Neither of which spells a bright (or any) future for the Mac Pro.
[…] una torre clásica? Sebastian Anthony, amigo y redactor de la web ExtremeTech, va más allá: apoya la idea de Robert Cringely y propone la idea de un mac modular, algo moldeable a nuestras […]
[…] torre clásica? Sebastian Anthony, amigo y redactor de la web ExtremeTech, va más allá: apoya la idea de Robert Cringely y propone la idea de un mac modular, algo moldeable a nuestras […]
I’ve been saying for years… that scalable/networked computing was the way forward. (Well since Atari was poised to dominate the computing world with the Atari Transputer Workstation in 1989) want more power? Just keep adding CPUs! We do it with After Effects and 3D render farms so why not all CPU/GPU tasks.

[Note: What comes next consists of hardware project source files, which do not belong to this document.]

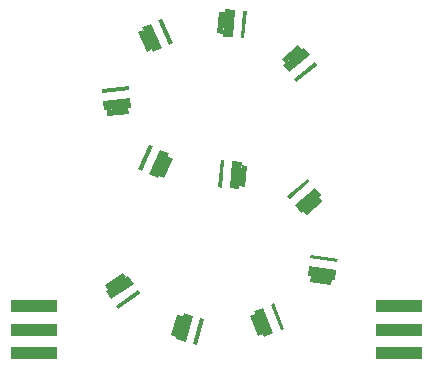
<source format=gts>
G04 #@! TF.FileFunction,Soldermask,Top*
%FSLAX46Y46*%
G04 Gerber Fmt 4.6, Leading zero omitted, Abs format (unit mm)*
G04 Created by KiCad (PCBNEW 4.0.0-rc2-stable) date 3/3/2016 3:47:34 PM*
%MOMM*%
G01*
G04 APERTURE LIST*
%ADD10C,0.150000*%
%ADD11R,4.000000X1.000000*%
%ADD12C,0.600000*%
G04 APERTURE END LIST*
D10*
G36*
X55044068Y-44379281D02*
X56526152Y-43357798D01*
X56809898Y-43769487D01*
X55327814Y-44790970D01*
X55044068Y-44379281D01*
X55044068Y-44379281D01*
G37*
G36*
X55967531Y-46159679D02*
X57861304Y-44854451D01*
X58042901Y-45117933D01*
X56149128Y-46423161D01*
X55967531Y-46159679D01*
X55967531Y-46159679D01*
G37*
G36*
X55121969Y-44932843D02*
X57015743Y-43627615D01*
X57469735Y-44286319D01*
X55575961Y-45591547D01*
X55121969Y-44932843D01*
X55121969Y-44932843D01*
G37*
G36*
X60666661Y-48644401D02*
X61135957Y-46906655D01*
X61618665Y-47037015D01*
X61149369Y-48774761D01*
X60666661Y-48644401D01*
X60666661Y-48644401D01*
G37*
G36*
X62522656Y-49404587D02*
X63122312Y-47184134D01*
X63431244Y-47267565D01*
X62831588Y-49488018D01*
X62522656Y-49404587D01*
X62522656Y-49404587D01*
G37*
G36*
X61084188Y-49016115D02*
X61683844Y-46795661D01*
X62456176Y-47004237D01*
X61856520Y-49224691D01*
X61084188Y-49016115D01*
X61084188Y-49016115D01*
G37*
G36*
X67968090Y-48723692D02*
X67302479Y-47051280D01*
X67767038Y-46866388D01*
X68432649Y-48538800D01*
X67968090Y-48723692D01*
X67968090Y-48723692D01*
G37*
G36*
X69909481Y-48220101D02*
X69058977Y-46083130D01*
X69356295Y-45964799D01*
X70206799Y-48101770D01*
X69909481Y-48220101D01*
X69909481Y-48220101D01*
G37*
G36*
X68525096Y-48771079D02*
X67674592Y-46634108D01*
X68417886Y-46338281D01*
X69268390Y-48475252D01*
X68525096Y-48771079D01*
X68525096Y-48771079D01*
G37*
G36*
X74159840Y-44422181D02*
X72379587Y-44156286D01*
X72453446Y-43661771D01*
X74233699Y-43927666D01*
X74159840Y-44422181D01*
X74159840Y-44422181D01*
G37*
G36*
X74701058Y-42490943D02*
X72426290Y-42151188D01*
X72473560Y-41834699D01*
X74748328Y-42174454D01*
X74701058Y-42490943D01*
X74701058Y-42490943D01*
G37*
G36*
X74480956Y-43964596D02*
X72206189Y-43624842D01*
X72324364Y-42833618D01*
X74599131Y-43173372D01*
X74480956Y-43964596D01*
X74480956Y-43964596D01*
G37*
G36*
X73513507Y-37306246D02*
X72156658Y-38489022D01*
X71828109Y-38112120D01*
X73184958Y-36929344D01*
X73513507Y-37306246D01*
X73513507Y-37306246D01*
G37*
G36*
X72394334Y-35641900D02*
X70660581Y-37153224D01*
X70450310Y-36912006D01*
X72184063Y-35400682D01*
X72394334Y-35641900D01*
X72394334Y-35641900D01*
G37*
G36*
X73373409Y-36765069D02*
X71639657Y-38276394D01*
X71113979Y-37673349D01*
X72847731Y-36162024D01*
X73373409Y-36765069D01*
X73373409Y-36765069D01*
G37*
G36*
X67093001Y-34314416D02*
X66912161Y-36105309D01*
X66414691Y-36055076D01*
X66595531Y-34264183D01*
X67093001Y-34314416D01*
X67093001Y-34314416D01*
G37*
G36*
X65138187Y-33865753D02*
X64907114Y-36154116D01*
X64588733Y-36121967D01*
X64819806Y-33833604D01*
X65138187Y-33865753D01*
X65138187Y-33865753D01*
G37*
G36*
X66620647Y-34015448D02*
X66389575Y-36303811D01*
X65593623Y-36223438D01*
X65824695Y-33935075D01*
X66620647Y-34015448D01*
X66620647Y-34015448D01*
G37*
G36*
X60783675Y-33701762D02*
X60047929Y-35344528D01*
X59591605Y-35140154D01*
X60327351Y-33497388D01*
X60783675Y-33701762D01*
X60783675Y-33701762D01*
G37*
G36*
X59069693Y-32660192D02*
X58129574Y-34759281D01*
X57837527Y-34628482D01*
X58777646Y-32529393D01*
X59069693Y-32660192D01*
X59069693Y-32660192D01*
G37*
G36*
X60429538Y-33269227D02*
X59489418Y-35368316D01*
X58759300Y-35041317D01*
X59699420Y-32942228D01*
X60429538Y-33269227D01*
X60429538Y-33269227D01*
G37*
G36*
X57032345Y-29923527D02*
X55239916Y-30088440D01*
X55194107Y-29590543D01*
X56986536Y-29425630D01*
X57032345Y-29923527D01*
X57032345Y-29923527D01*
G37*
G36*
X57098974Y-27918992D02*
X54808648Y-28129714D01*
X54779330Y-27811060D01*
X57069656Y-27600338D01*
X57098974Y-27918992D01*
X57098974Y-27918992D01*
G37*
G36*
X57235486Y-29402726D02*
X54945159Y-29613448D01*
X54871864Y-28816812D01*
X57162191Y-28606090D01*
X57235486Y-29402726D01*
X57235486Y-29402726D01*
G37*
G36*
X58572312Y-24670935D02*
X57838987Y-23027088D01*
X58295612Y-22823387D01*
X59028937Y-24467234D01*
X58572312Y-24670935D01*
X58572312Y-24670935D01*
G37*
G36*
X60491528Y-24088516D02*
X59554502Y-21988045D01*
X59846742Y-21857676D01*
X60783768Y-23958147D01*
X60491528Y-24088516D01*
X60491528Y-24088516D01*
G37*
G36*
X59130788Y-24695547D02*
X58193761Y-22595075D01*
X58924360Y-22269153D01*
X59861387Y-24369625D01*
X59130788Y-24695547D01*
X59130788Y-24695547D01*
G37*
G36*
X64556999Y-23084618D02*
X64700234Y-21290326D01*
X65198649Y-21330114D01*
X65055414Y-23124406D01*
X64556999Y-23084618D01*
X64556999Y-23084618D01*
G37*
G36*
X66520795Y-23492180D02*
X66703818Y-21199474D01*
X67022803Y-21224938D01*
X66839780Y-23517644D01*
X66520795Y-23492180D01*
X66520795Y-23492180D01*
G37*
G36*
X65035520Y-23373613D02*
X65218543Y-21080907D01*
X66016006Y-21144567D01*
X65832983Y-23437273D01*
X65035520Y-23373613D01*
X65035520Y-23373613D01*
G37*
G36*
X69997174Y-25240285D02*
X71403337Y-24116584D01*
X71715476Y-24507185D01*
X70309313Y-25630886D01*
X69997174Y-25240285D01*
X69997174Y-25240285D01*
G37*
G36*
X71044186Y-26950947D02*
X72840951Y-25515107D01*
X73040720Y-25765091D01*
X71243955Y-27200931D01*
X71044186Y-26950947D01*
X71044186Y-26950947D01*
G37*
G36*
X70114011Y-25786955D02*
X71910776Y-24351115D01*
X72410199Y-24976077D01*
X70613434Y-26411917D01*
X70114011Y-25786955D01*
X70114011Y-25786955D01*
G37*
D11*
X79943790Y-50192200D03*
X79943790Y-48192200D03*
X79943790Y-46192200D03*
D12*
X78943790Y-50192200D03*
X78943790Y-48192200D03*
X78943790Y-46192200D03*
D11*
X49020840Y-46192200D03*
X49020840Y-48192200D03*
X49020840Y-50192200D03*
D12*
X50020840Y-46192200D03*
X50020840Y-48192200D03*
X50020840Y-50192200D03*
M02*

</source>
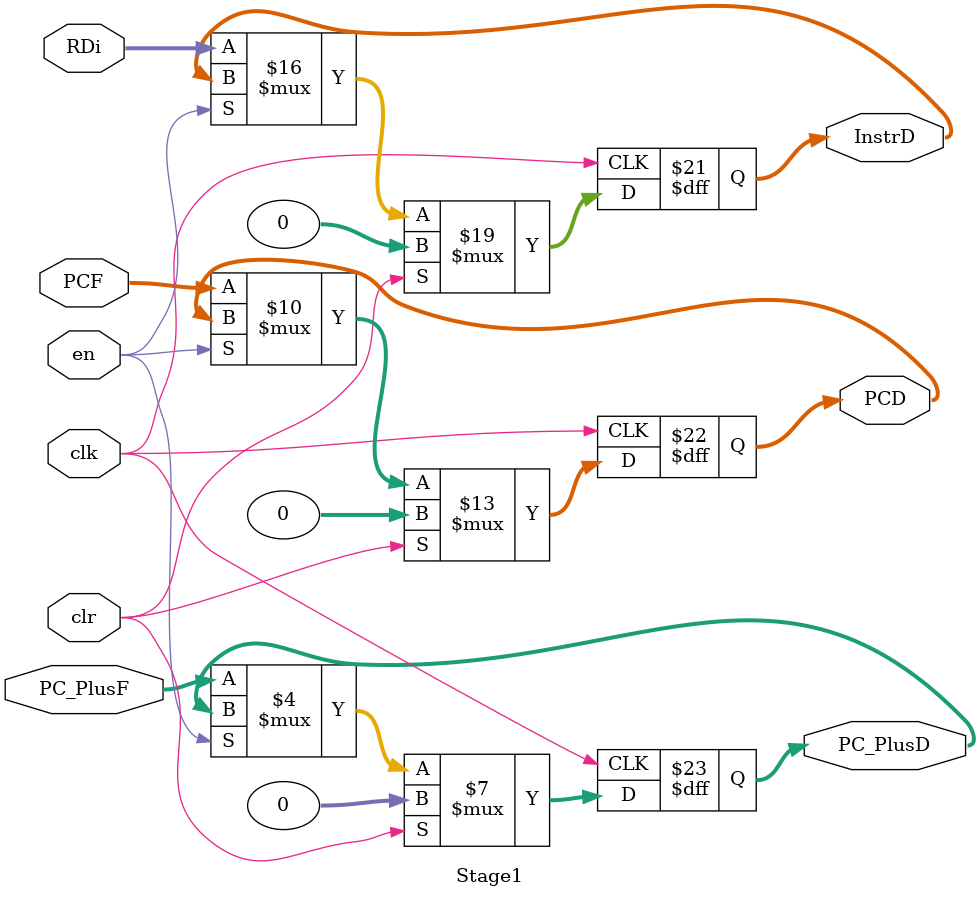
<source format=sv>
module  Stage1#(
    parameter DATA_WIDTH = 32
)(
    input logic                     clk,
    input logic                     en,
    input logic                     clr,

    //instrmem input
    input logic[DATA_WIDTH-1:0]        RDi,
    //PC input
    input logic[DATA_WIDTH-1:0]        PCF,
    input logic[DATA_WIDTH-1:0]        PC_PlusF,

    //instrmem output
    output logic[DATA_WIDTH-1:0]        InstrD,
    //PC output
    output logic[DATA_WIDTH-1:0]        PCD,
    output logic[DATA_WIDTH-1:0]        PC_PlusD

);

always_ff @(posedge clk) begin
    if (clr) begin
        //instr
        InstrD <= 0;
        //pc
        PCD<= 0;
        PC_PlusD <= 0; 
    end
    else if(en ==1) begin
        //instr
        InstrD <= InstrD;
        //pc
        PCD<= PCD;
        PC_PlusD <= PC_PlusD; 
    end
    else begin
        //instr
        InstrD <= RDi;
        //pc
        PCD<= PCF;
        PC_PlusD <= PC_PlusF; 
    end
end
    
endmodule

</source>
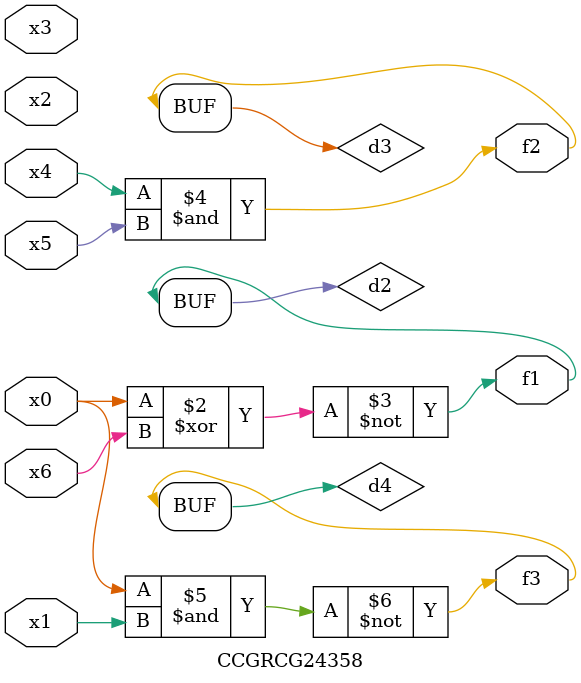
<source format=v>
module CCGRCG24358(
	input x0, x1, x2, x3, x4, x5, x6,
	output f1, f2, f3
);

	wire d1, d2, d3, d4;

	nor (d1, x0);
	xnor (d2, x0, x6);
	and (d3, x4, x5);
	nand (d4, x0, x1);
	assign f1 = d2;
	assign f2 = d3;
	assign f3 = d4;
endmodule

</source>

I’m all for this idea. However, I sincerely hope that Apple release a kind of MacPro rack-mountable “control hub” that allows connection to far higher bandwidth peripherals than Thunderbolt eg: 16 lane 128Gbit PCIe 3.0 GPU arrays, HD and 4K Video Processing Cards, High Performance RAID arrays, etc. That is until Thunderbolt/Lightpeak is widely available at 100Gbits.
Coupled with a set of MacMinis (or better still – cheaper cut-down MacCPU blocks that click together like lego) all connected via one or preferably more 10Gbit Thunderbolt channels for scalable processing.
Bob – It’s worth noting that Sony don’t actually have the GPU in the monitor but rather in an external case [Sony Vaio Z Power Media Dock] that can connect to 3 external monitors. This is a great idea as long as we can add multiple GPUs for SLI gaming or GPU processing of Data!
I’m not sure where the idea came from but I personally hate the idea of having GPUs in the monitors – the extra heat and noise that Pro’s like to hide away in racks would be negated…
…I’m sure the accountants would also make sure they shipped as sealed units with no easy way of upgrading the processing power without the changing the whole display each time you want more GPU power!
The display idea ignores the increasing use of general-purpose graphics card programming.
“When Apple announces a 27-inch or 30-inch Retina Display, you can bet it will have an integrated GPU.”
I’ll be against it: the GPU needs to be close to CPU and memory – with a faster interconnect than Thunderbolt or anything similar can offer. Consider that the current interconnect speed of a decent GPU is 16GB/s in full duplex – more than 10 times that of current Thunderbolt. Yes Thunderbolt will advance (if it doesn’t die – I kinda hope it does) – but so will GPUs – probably at a faster pace.
That said, I think you’re right on target with the impending demise of the Mac Pro.
I much prefer informative articles like this to that high brow leitrtuare.